Members of the kindred began to call themselves "de genere Werbulchu" (lit. "Blood Bulcsú") from the mid-13th century until the early 14th century, at a time when the demand for interest in the past and respect for the old ancestors increased. Paul, son of Amadeus was called "de genere Werbulchu" in 1318, while he was styled as "de genere Laad" in 1340, proving the identity of the two clans.

===Various members===
- Following the ascension of Béla IV to the Hungarian throne, Bata was involved in that investigation committee led by ispán Arnold Hahót in 1236–1237, which supervised and sometimes overruled previous land grants occurred in Zala County.
- Alexander, Amadeus and Stephen (I), mentioned as the relatives of Bishop Bulcsú, sold an estate and mill in Veszprém to Bishop Zlaudus Ják in 1258.
- In 1297, brothers Lawrence and Radik killed a noble of Badacsonytördemic, who was on his way to the Lád church. As a punishment, Badacsonytördemic was separated from the jurisdiction of the Lád church, which the relatives of the murderers – Casimir, Egidius and John (I) were forced to accept. Sometime before 1313, Lawrence and Radik pledged a portion of Gyulakeszi to the provost of Hánta and his brothers. Since the debt could not be given, their relatives Andrew, John (I) and Mark indicated that they are ready to pay the pledge, for which they received the permission from Judge royal John Csák in 1313.
- Sometime before 1318, Paul (I) bought portions in Veszprém and Fajsz from his second cousin Hippolytus, son of Alexander. He sold these estates, together with his inherited portions in 1318.
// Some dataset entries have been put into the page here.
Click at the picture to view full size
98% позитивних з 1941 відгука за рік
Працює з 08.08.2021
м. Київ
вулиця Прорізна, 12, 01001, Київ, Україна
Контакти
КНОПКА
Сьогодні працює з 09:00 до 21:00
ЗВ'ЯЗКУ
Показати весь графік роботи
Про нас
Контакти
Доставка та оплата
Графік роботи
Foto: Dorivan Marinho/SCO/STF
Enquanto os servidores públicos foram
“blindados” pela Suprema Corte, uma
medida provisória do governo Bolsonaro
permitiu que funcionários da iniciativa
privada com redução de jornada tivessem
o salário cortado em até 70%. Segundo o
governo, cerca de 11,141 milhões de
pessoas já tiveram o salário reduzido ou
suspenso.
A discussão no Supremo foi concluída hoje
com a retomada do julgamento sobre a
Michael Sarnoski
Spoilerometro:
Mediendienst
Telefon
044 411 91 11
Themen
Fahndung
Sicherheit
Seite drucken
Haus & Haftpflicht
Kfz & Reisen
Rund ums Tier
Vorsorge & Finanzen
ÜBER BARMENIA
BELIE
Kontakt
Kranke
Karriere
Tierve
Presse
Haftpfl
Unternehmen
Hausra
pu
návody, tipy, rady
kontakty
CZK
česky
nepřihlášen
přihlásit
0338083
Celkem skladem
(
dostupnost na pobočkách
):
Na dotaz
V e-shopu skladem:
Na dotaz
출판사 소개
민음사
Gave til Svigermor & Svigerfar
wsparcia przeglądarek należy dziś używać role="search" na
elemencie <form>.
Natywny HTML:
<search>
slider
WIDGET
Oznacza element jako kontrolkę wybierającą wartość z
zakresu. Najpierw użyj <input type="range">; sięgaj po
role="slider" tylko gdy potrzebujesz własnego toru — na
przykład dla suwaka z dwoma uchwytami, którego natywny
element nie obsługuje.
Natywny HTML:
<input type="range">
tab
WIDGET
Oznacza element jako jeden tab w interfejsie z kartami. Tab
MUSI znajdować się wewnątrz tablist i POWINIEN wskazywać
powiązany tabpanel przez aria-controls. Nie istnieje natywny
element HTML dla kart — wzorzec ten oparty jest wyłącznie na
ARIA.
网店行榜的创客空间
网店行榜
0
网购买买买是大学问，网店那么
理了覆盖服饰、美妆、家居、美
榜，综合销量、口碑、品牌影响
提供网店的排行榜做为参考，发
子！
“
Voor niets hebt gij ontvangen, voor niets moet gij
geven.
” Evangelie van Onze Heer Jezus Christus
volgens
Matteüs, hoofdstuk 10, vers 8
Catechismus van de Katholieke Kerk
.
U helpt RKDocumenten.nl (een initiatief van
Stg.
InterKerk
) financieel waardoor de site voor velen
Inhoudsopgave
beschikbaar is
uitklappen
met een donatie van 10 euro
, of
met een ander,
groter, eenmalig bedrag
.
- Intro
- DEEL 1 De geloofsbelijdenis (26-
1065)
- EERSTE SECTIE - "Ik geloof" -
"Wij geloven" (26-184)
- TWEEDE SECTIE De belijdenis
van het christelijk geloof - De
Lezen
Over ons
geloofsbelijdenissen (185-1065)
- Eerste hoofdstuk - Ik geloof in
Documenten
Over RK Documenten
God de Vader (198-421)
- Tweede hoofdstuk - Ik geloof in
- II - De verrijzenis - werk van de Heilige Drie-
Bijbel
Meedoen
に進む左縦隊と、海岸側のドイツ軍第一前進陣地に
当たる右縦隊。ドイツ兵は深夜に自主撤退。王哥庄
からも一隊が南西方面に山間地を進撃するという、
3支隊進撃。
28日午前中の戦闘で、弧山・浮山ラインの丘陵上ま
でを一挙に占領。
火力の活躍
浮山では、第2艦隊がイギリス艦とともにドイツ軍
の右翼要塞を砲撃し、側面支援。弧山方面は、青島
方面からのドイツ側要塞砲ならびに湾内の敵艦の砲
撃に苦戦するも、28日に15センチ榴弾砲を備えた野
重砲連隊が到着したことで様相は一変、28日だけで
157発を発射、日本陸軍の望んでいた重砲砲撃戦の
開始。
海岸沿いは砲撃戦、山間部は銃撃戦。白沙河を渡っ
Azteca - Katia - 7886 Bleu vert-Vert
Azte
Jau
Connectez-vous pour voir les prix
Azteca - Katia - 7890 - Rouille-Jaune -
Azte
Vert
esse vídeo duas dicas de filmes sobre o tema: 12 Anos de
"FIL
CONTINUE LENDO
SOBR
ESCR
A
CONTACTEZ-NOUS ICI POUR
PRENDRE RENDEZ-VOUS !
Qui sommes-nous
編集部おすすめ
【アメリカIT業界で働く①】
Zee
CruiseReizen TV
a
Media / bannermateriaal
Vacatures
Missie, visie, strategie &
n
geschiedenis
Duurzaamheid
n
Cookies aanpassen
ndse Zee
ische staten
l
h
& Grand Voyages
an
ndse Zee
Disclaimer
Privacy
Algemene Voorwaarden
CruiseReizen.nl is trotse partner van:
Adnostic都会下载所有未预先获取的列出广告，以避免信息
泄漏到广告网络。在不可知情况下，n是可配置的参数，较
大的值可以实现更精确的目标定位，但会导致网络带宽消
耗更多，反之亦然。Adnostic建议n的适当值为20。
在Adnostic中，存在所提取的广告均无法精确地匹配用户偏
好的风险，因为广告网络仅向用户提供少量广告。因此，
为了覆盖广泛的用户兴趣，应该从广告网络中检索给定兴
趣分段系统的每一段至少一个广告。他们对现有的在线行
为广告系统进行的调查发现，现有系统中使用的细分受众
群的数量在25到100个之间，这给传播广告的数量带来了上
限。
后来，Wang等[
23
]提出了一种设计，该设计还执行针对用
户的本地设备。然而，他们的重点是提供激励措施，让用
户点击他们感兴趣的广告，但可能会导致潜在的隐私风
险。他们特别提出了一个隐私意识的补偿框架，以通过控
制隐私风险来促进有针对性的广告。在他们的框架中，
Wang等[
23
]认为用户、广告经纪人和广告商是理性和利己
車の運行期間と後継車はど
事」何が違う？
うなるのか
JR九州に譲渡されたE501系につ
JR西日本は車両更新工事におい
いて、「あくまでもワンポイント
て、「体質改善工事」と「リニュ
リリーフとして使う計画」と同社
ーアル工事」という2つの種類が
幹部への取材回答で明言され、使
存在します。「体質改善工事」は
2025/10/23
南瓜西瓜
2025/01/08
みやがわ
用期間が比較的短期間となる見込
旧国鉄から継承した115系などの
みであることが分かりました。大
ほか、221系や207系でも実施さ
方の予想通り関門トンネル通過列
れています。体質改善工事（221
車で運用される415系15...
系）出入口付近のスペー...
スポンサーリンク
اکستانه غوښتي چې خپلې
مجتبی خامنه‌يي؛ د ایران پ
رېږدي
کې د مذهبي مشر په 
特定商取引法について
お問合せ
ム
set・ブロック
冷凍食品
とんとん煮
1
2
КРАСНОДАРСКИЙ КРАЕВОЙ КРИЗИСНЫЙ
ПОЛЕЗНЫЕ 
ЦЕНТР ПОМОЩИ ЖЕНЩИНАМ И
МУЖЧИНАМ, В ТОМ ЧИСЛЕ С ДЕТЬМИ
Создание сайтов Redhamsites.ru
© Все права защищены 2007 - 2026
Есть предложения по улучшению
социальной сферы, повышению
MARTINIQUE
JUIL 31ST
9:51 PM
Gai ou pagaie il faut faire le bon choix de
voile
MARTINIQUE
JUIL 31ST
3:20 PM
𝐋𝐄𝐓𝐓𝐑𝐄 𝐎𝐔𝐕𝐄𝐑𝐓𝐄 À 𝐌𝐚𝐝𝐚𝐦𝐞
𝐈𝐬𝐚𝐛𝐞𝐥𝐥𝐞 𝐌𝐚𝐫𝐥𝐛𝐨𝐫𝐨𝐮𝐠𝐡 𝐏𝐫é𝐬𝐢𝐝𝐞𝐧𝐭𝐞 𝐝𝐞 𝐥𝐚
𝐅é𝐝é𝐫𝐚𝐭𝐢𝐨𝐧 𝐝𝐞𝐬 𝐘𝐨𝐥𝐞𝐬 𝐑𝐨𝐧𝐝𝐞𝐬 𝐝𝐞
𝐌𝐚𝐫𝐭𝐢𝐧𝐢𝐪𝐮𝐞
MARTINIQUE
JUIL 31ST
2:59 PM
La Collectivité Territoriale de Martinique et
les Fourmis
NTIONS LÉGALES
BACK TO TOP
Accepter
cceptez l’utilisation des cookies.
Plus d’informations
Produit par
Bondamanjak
- John (I), Andrew and Mark sold the aforementioned redeemed property in Gyulakeszi to the Diocese of Veszprém sometime before 1340. In that year, however, Stephen (II), the son of Lawrence reclaimed the property as his rightful inheritance. The diocese summoned the still living Andrew, his son John (II), Peter (II), the son of Mark, Paul (I), the son of Amadeus and Paul (II), the son of Bulcsú to guarantee the validity of the previous purchase. Consequently, there was a lawsuit between Stephen (II) and his relatives, which was concluded by mutual agreement. Stephen (II) faithfully served King Louis I of Hungary. Therefore, he was granted the estate Badacsonytomaj.

==Extinction==
The Ládi family was the only known offspring of the clan. Its last known male member was litteratus Pál Ládi (or Miketinci), who lived in the early 16th century, and possessed lands in Balaton-mellék and Slavonia until he died without an heir. The ancient estate Lád was devastated during the Ottoman–Habsburg wars.